Severity of the storm (fraction of trees that fell in a 25-meter-wide area containing the tree) status

Tree has “fallen” or is “standing”

Let’s begin with some exploratory analysis before we turn to modeling. First, we calculate some simple summary statistics:

trees.describe()[3:]
diameter storm
min 5.0 0.02
25% 6.0 0.21
50% 8.0 0.36
75% 12.0 0.55
max 32.0 0.98

Based on the quartiles, the distribution of tree diameter seems skewed right.

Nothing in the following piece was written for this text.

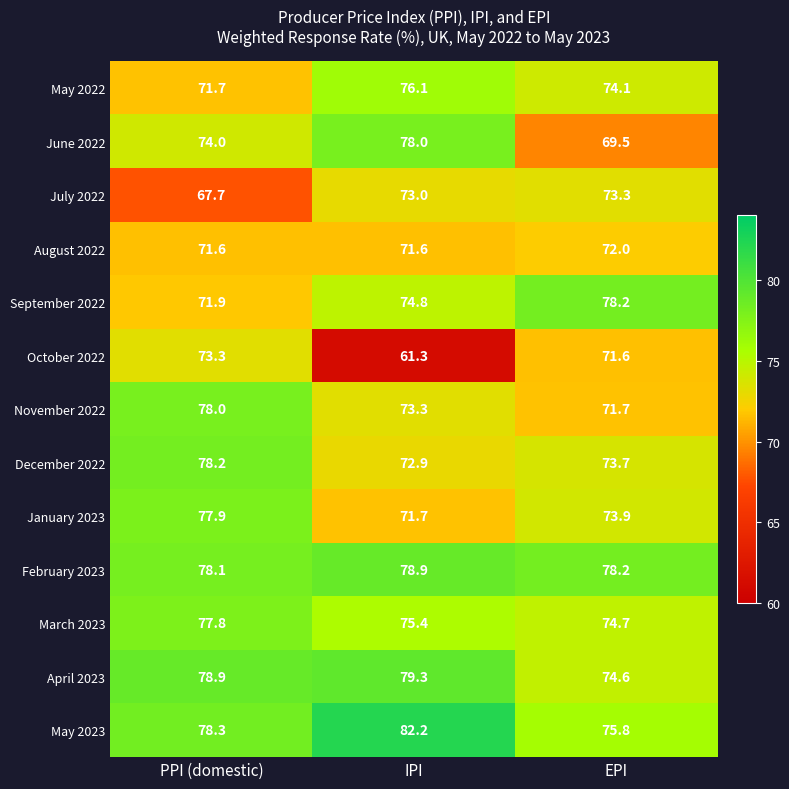

At PPI (domestic), list the series in order from smallest to largest.

July 2022, August 2022, May 2022, September 2022, October 2022, June 2022, March 2023, January 2023, November 2022, February 2023, December 2022, May 2023, April 2023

Let’s compare the distribution of diameter for the standing and fallen trees with histograms:

f1 = px.histogram(trees.query('status == "fallen"'), x="diameter", 
                  histnorm='probability density', nbins = 30)
f2 = px.histogram(trees.query('status == "standing"'), x="diameter", 
                  histnorm='probability density')

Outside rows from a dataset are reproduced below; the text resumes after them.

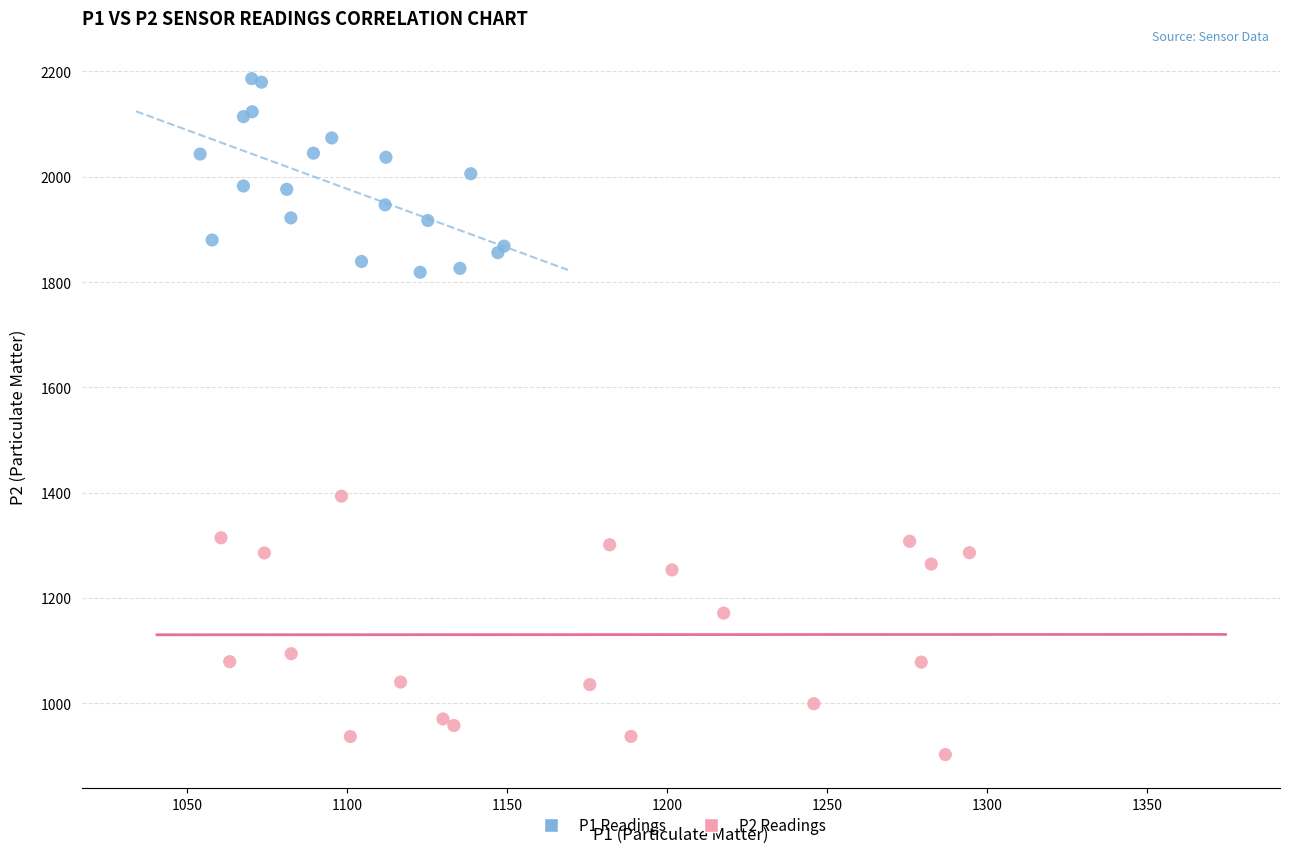

Which series contains the lowest Y value?

P2 Readings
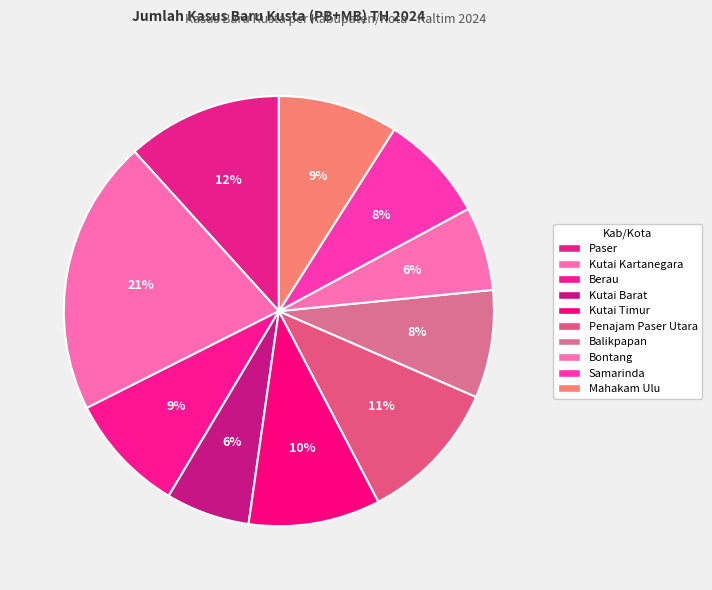

To the nearest percent, what percentage of the pie is Kutai Kartanegara?

21%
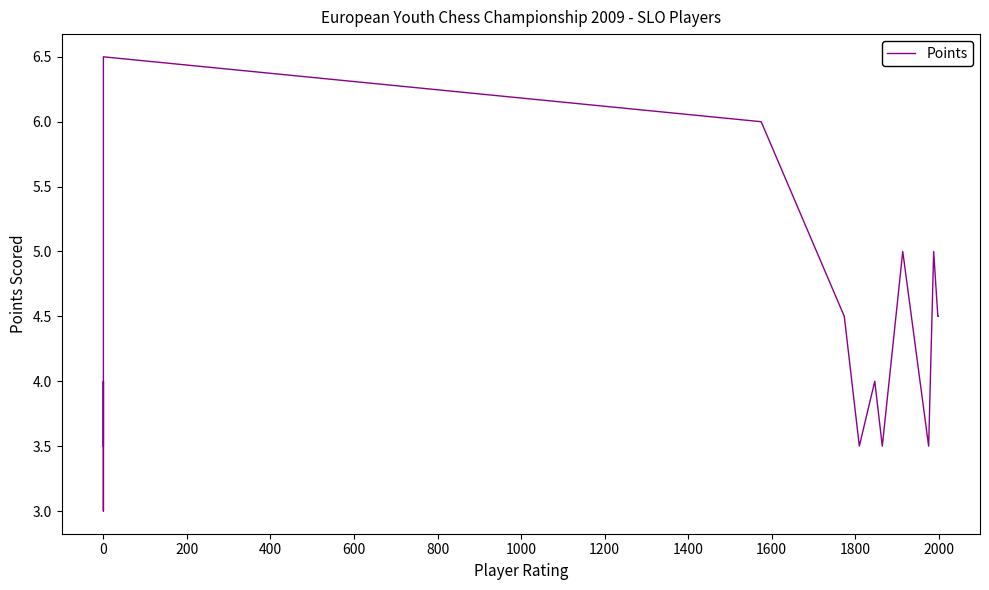

Is this an area chart (filled region under the line)?

No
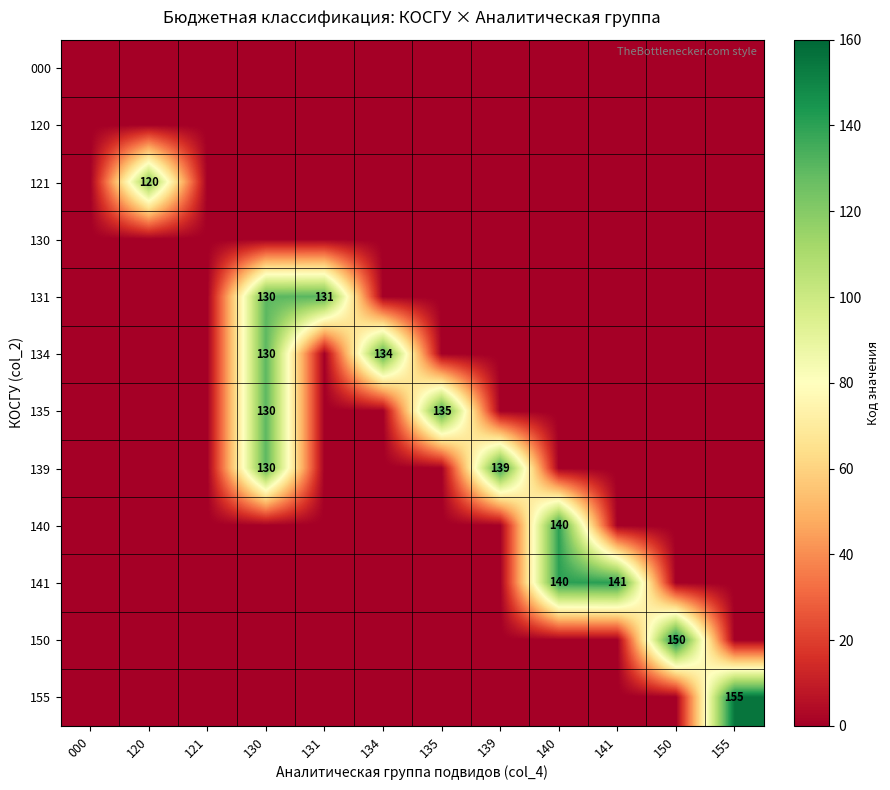

The 134 series shows 230 at 130. True or false?

False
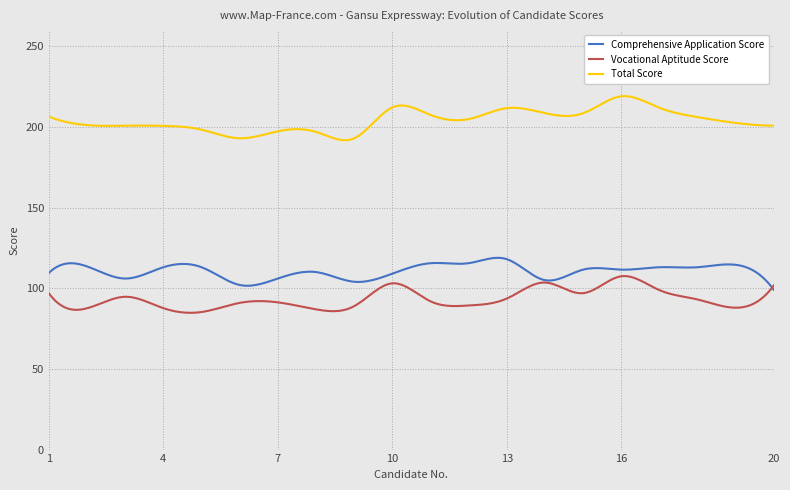

List the series in order of their peak value, highest first.

Total Score, Comprehensive Application Score, Vocational Aptitude Score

fig = left_right(f1, f2, height=250, width=600)
fig.update_xaxes(title_text='Fallen tree diameter (cm)', 
                 row=1, col=1, range=[3, 35])
fig.update_xaxes(title_text='Standing tree diameter (cm)', 
                 row=1, col=2, range=[3, 35])
fig.update_yaxes(title_text='density', row=1, col=1)
fig.show()
../../_images/class_example_11_0.svg

The distribution of the diameter of the trees that fell in the storm is centered at 12 cm with a right skew. In comparison, the standing trees were nearly all under 10 cm in diameter with a mode at about 6 cm (only trees with a diameter of at least 5 cm are included in the study).

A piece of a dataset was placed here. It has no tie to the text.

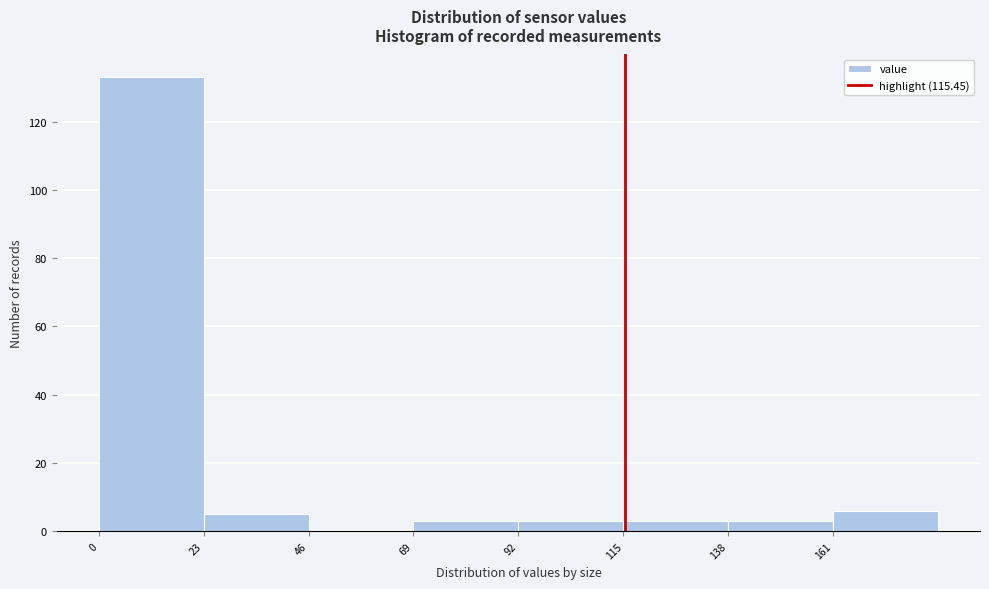

How tall is the bar that spans 92 to 115 on the x-axis? Neither the bar edges nor the heights are printed on the chart, so give them approximately, as read against the axes.

4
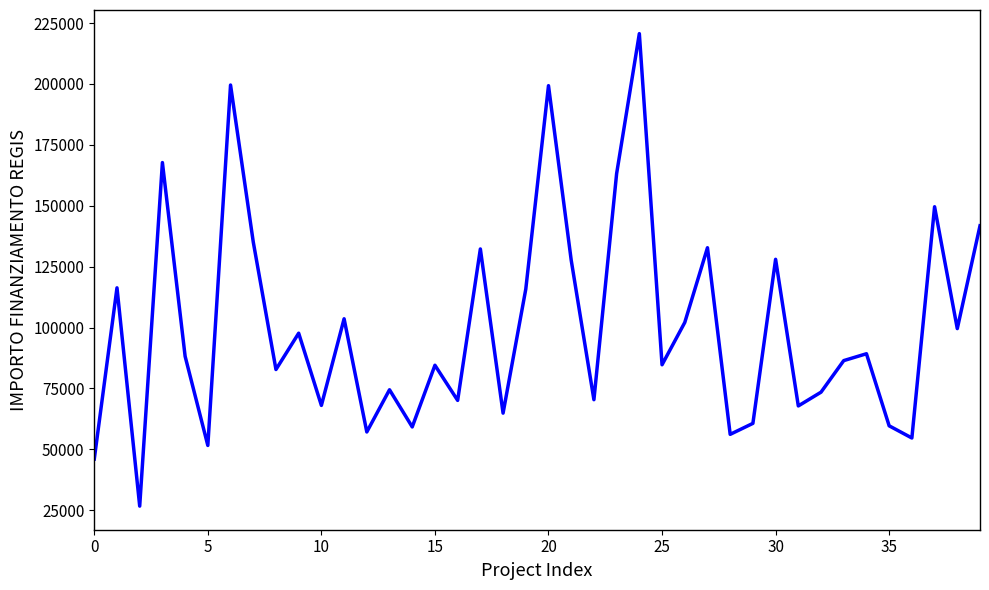

What is the difference between the maximum and minimum values?

193933.1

Another feature to investigate is the strength of the storm. We plot the storm strength against the tree diameter using the symbol and marker color to distinguish the standing trees from the fallen ones. Since the diameter is essentially measured to the nearest cm, many trees have the same diameter, so we jitter the values by adding a bit of noise to the diameter values to help reduce overplotting (see Chapter 11). We also adjust the opacity of the marker colors to reveal the denser regions on the plot:

def jitter(data, amt=0.2):
    return data + amt * (np.random.rand(len(data)) - 0.5)
fig = px.scatter(
    trees, x=jitter(trees["diameter"], amt=0.5), y="storm",
    color="status", symbol="status",
    log_x=True, width=650, height=300,
)

fig.update_traces(marker=dict(opacity=0.6, size=5))

fig.update_layout(
    xaxis_title="Tree diameter (cm)",
    yaxis_title="Local strength of storm",
    legend_title="Tree status",
)

fig
../../_images/class_example_15_0.svg

From this plot, it looks like both the tree diameter and the strength of the storm are related to windthrow: whether the tree was uprooted or left standing. Notice that windthrow, the feature we want to predict, is a nominal variable. In the next section, we consider how this impacts the prediction problem.